Task goal
Would you please repeat all of the data exactly, omitting the pictures?

Entries provided
::::

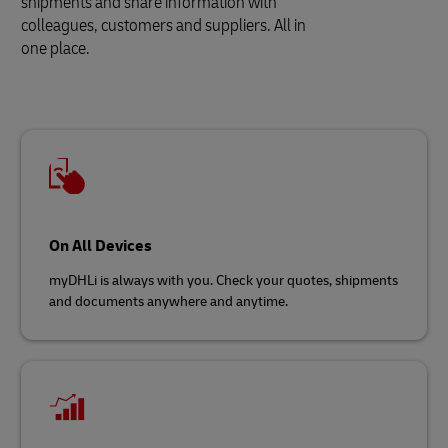
shipments and share information with
colleagues, customers and suppliers. All in
one place.
On All Devices
myDHLi is always with you. Check your quotes, shipments
and documents anywhere and anytime.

::::

Exercise answer
shipments and share information with
colleagues, customers and suppliers. All in
one place.
On All Devices
myDHLi is always with you. Check your quotes, shipments
and documents anywhere and anytime.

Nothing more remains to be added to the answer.